The map and elevation profile can be seen below.
This is the furthest I have run, and my right knee had been a bit stiff this week, so approached the race with caution, and a few nerves. The first 5km were great, I ran at the back of the pack trying to maintain a pace that I’m comfortable with, partly to keep some energy for later, but partly to see how my knee was going to cope.
The next 5km I was feeling good, and started overtaking a few people who had slowed to a walk. By this point the scenery had moved into a narrow gully with a creek. The trail was narrow but exciting, and it kept a smile on my face. There were many creek crossings that slowed my pace a little, but it was fun leaping over the creek, and onto rocks.
At the 12.5km, there was an intense climb that tested my resolve. Although I had been feeling great up to that point, I felt like I wasn’t ever going to reach the top, and my legs were burning in every muscle. I refused to lose my gait, and powered to the top with a strong walk. On the way down the other side, I felt amazing, and picked up the pace in enjoyment. The thought of dipping my feet in the sea at the other end was keeping me going.
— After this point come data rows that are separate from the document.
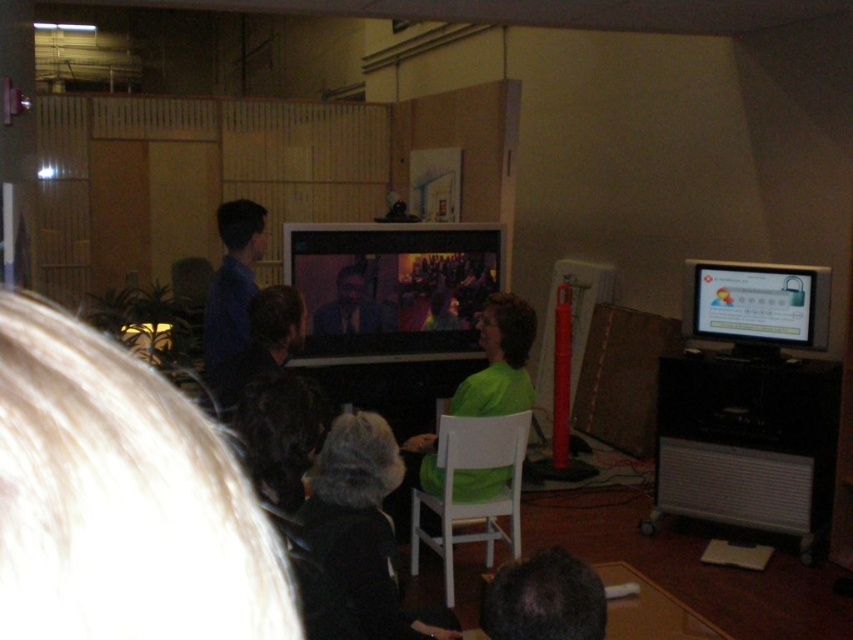
Question: Can you confirm if white plastic chair at center is thinner than green matte shirt at center?

Choices:
 (A) no
 (B) yes

Answer: (B)

Question: Based on their relative distances, which object is farther from the white plastic chair at center?

Choices:
 (A) green matte shirt at center
 (B) dark brown hair at lower center
 (C) dark gray knit hat at lower center

Answer: (B)

Question: Among these objects, which one is nearest to the camera?

Choices:
 (A) dark brown hair at center
 (B) white plastic chair at center
 (C) green matte shirt at center

Answer: (A)

Question: Observing the image, what is the correct spatial positioning of dark brown hair at center in reference to matte black screen at center?

Choices:
 (A) above
 (B) below

Answer: (B)

Question: Does dark brown hair at center appear over green matte shirt at center?

Choices:
 (A) yes
 (B) no

Answer: (A)

Question: Based on their relative distances, which object is farther from the dark brown hair at lower center?

Choices:
 (A) matte black screen at center
 (B) dark gray knit hat at lower center
 (C) dark brown hair at center

Answer: (A)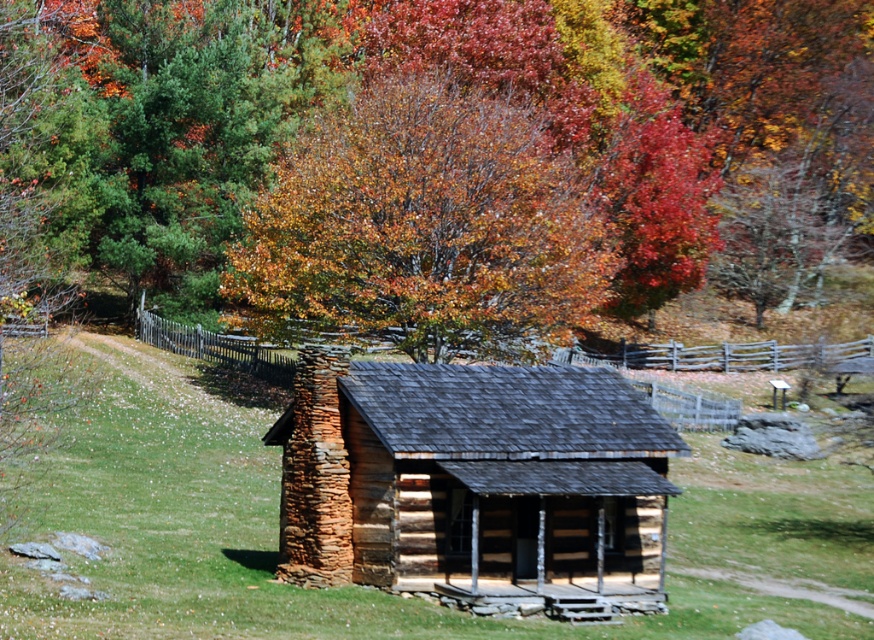
You are standing at the entrance of the rustic log cabin and want to place a small garden statue exactly at the center of the green grass at center. According to the image, what are the coordinates where you should place the statue?

The coordinates for the green grass at center are point (364, 586), so you should place the statue there.

You are standing in front of the wooden log cabin at center and looking towards the autumn leaves at upper center. Which object is closer to you?

The wooden log cabin at center is closer to you since it is in front of the autumn leaves at upper center.

You are a gardener standing on the green grass at center. You want to water the wooden log cabin at center using a hose that can reach 5 meters. Can you water the cabin without moving the hose? Please explain your reasoning.

The distance between the green grass at center and the wooden log cabin at center is 4.67 meters. Since the hose can reach 5 meters, which is longer than the distance, you can water the cabin without moving the hose.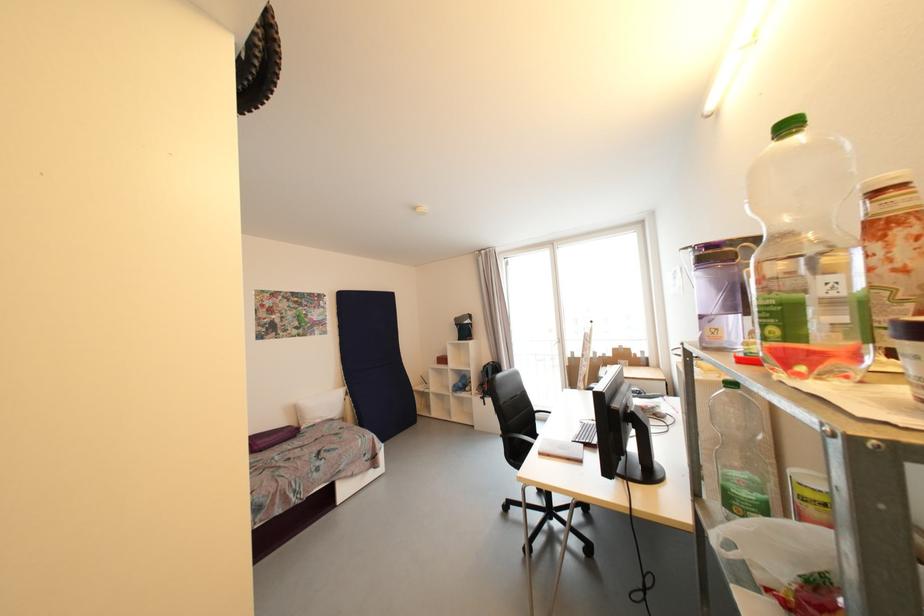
As I turned the corner at the 16km mark, my cheer squad re-energised me, although at this point, we were heading directly into an intense headwind that made it difficult to keep moving. I walked to regain my energy, but then managed to finish by running (very slowly!) the last kilometre, where my kids and husband cheered and celebrated with high 5s. It was lovely to see everyone smiling at the end, including myself. Having a dip in the ocean, despite the choppy conditions, finished it off well.
Total time: 2 hours 35 mins 07 secs
Average pace: 8 mins 19 secs per km ( a minute slower than my usual pace, but not bad considering the extra distance)
Calories burnt: 1459 kcal
Temperature: 18 – 20 deg celsius
Wind speed: up to 24km/h
Wind gusts: up to 35 km/h
2 hours before start: 2 pieces of toast with peanut butter
1 hour in: 50g raisins
Immediately after: 1 orange & two homemade energy bars
Grazed for the rest of the day.
Bag & hydration: Osprey Mira 26 Women’s Hydration Pack
Shoes: Asics GT 2000
Socks: cheap Bonds socks from the supermarket (no blisters!)
Cap: old work one I’ve had for 12 years
Clothing: Lorna Jane 3/4 pants, sleeveless running top & bra.